Eliem drops depression drug, ending pursuit of Biogen-Sage and laying off 55% of team

Eliem drops depression drug, ending pursuit of Biogen-Sage and laying off 55% of team

How many years of cash runway do biotechs need to feel comfortable? Two? Three? Eliem Therapeutics has decided its two years of cash looks dicey in the current capital environment—and has responded by shelving a phase 2-ready depression drug candidate and laying off 55% of staff in a pivot to preclinical.

Eliem put itself on the map in 2021 when it exited stealth with $80 million, RA Capital management in its corner and clinical-phase pain and depression prospects in its pipeline. Less than two months later, Eliem added a further $60 million to its coffers and, before the year was out, had raised another $92 million in an IPO.

The biotech’s whirlwind rise has given way to a sustained slump. Eliem dropped its lead pain program in August after failing a phase 2a clinical trial. With its stock down 65% over the past year, it has now decided to stop work on its next most advanced candidate, ETX-155.

In October, Eliem talked up the prospects of the GABAA receptor positive allosteric modulator in the treatment of major depressive disorder (MDD). The candidate is well behind a rival therapy, zuranolone, which is in development at Biogen and Sage Therapeutics and now has an FDA decision date set for August, but Eliem had best-in-class aspirations based on the lack of a clinically meaningful food effect and longer half-life.

Explaining its decision to drop ETX-155, Eliem blamed the “current capital market conditions and investor sentiment around the GABAA PAM opportunity in MDD.” Those factors led Eliem’s board to conclude its dollars are best spent on other programs. Eliem will stop preparations for a phase 2a trial of ETX-155.

# [Study material]
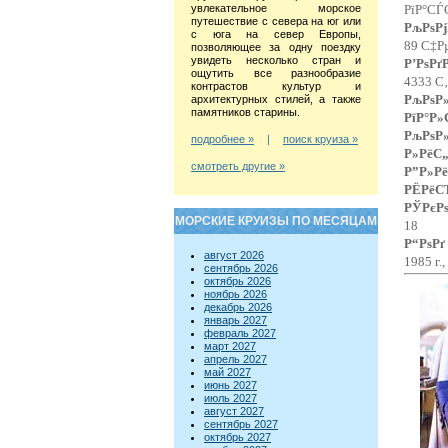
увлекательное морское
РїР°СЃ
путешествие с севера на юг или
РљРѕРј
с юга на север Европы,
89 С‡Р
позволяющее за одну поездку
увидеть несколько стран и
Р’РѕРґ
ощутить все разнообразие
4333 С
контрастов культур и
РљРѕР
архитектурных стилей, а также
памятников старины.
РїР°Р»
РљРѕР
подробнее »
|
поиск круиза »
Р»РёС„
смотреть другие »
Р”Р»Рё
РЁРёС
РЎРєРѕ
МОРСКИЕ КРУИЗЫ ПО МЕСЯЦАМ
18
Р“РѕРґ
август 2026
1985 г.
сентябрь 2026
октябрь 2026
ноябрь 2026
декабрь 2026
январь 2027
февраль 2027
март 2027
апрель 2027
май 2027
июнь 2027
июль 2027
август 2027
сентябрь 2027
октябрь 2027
...
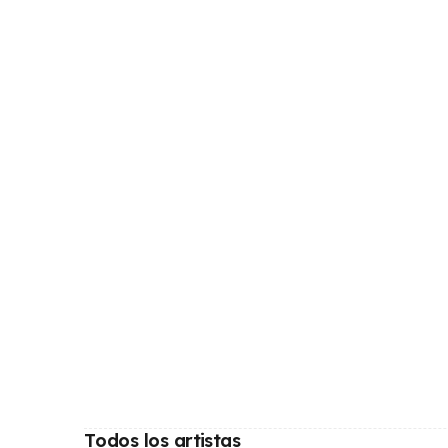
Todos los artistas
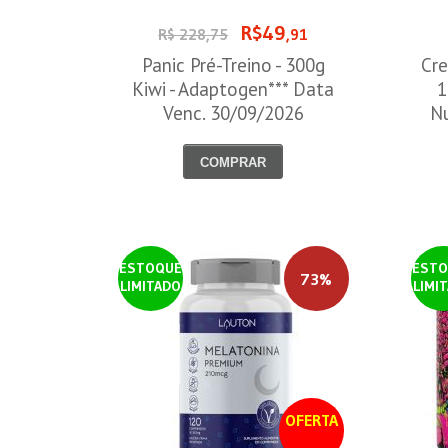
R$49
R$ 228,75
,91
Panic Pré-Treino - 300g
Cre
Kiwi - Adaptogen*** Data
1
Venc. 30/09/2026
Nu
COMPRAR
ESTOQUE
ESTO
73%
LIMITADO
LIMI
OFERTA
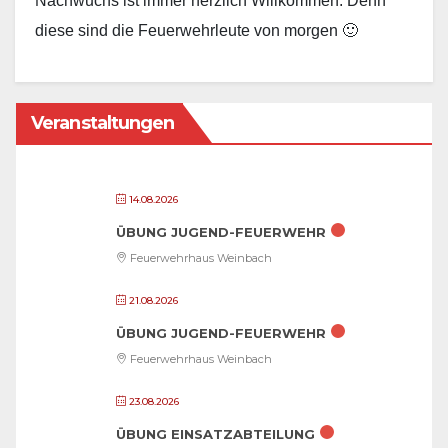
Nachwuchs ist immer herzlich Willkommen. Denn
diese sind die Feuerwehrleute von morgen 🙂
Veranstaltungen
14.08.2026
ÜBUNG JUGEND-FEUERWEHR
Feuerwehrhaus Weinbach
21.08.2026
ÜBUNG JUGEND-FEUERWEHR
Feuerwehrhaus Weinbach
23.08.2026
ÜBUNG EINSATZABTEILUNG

# [Tasks and exercises]
1) From the article on Eliem, list each amount of money Eliem raised in 2021, with how it was raised.
2) According to the article on Eliem, how much has Eliem's stock fallen over the past year?
3) Reproduce the part of the article on Eliem that begins with the words "The biotech’s whirlwind" and ends with "and longer half-life.".

# [Solutions]
1)
- $80 million, when it exited stealth
- $60 million, added less than two months later
- $92 million, raised in an IPO

2) 65%

3)
The biotech’s whirlwind rise has given way to a sustained slump. Eliem dropped its lead pain program in August after failing a phase 2a clinical trial. With its stock down 65% over the past year, it has now decided to stop work on its next most advanced candidate, ETX-155.

In October, Eliem talked up the prospects of the GABAA receptor positive allosteric modulator in the treatment of major depressive disorder (MDD). The candidate is well behind a rival therapy, zuranolone, which is in development at Biogen and Sage Therapeutics and now has an FDA decision date set for August, but Eliem had best-in-class aspirations based on the lack of a clinically meaningful food effect and longer half-life.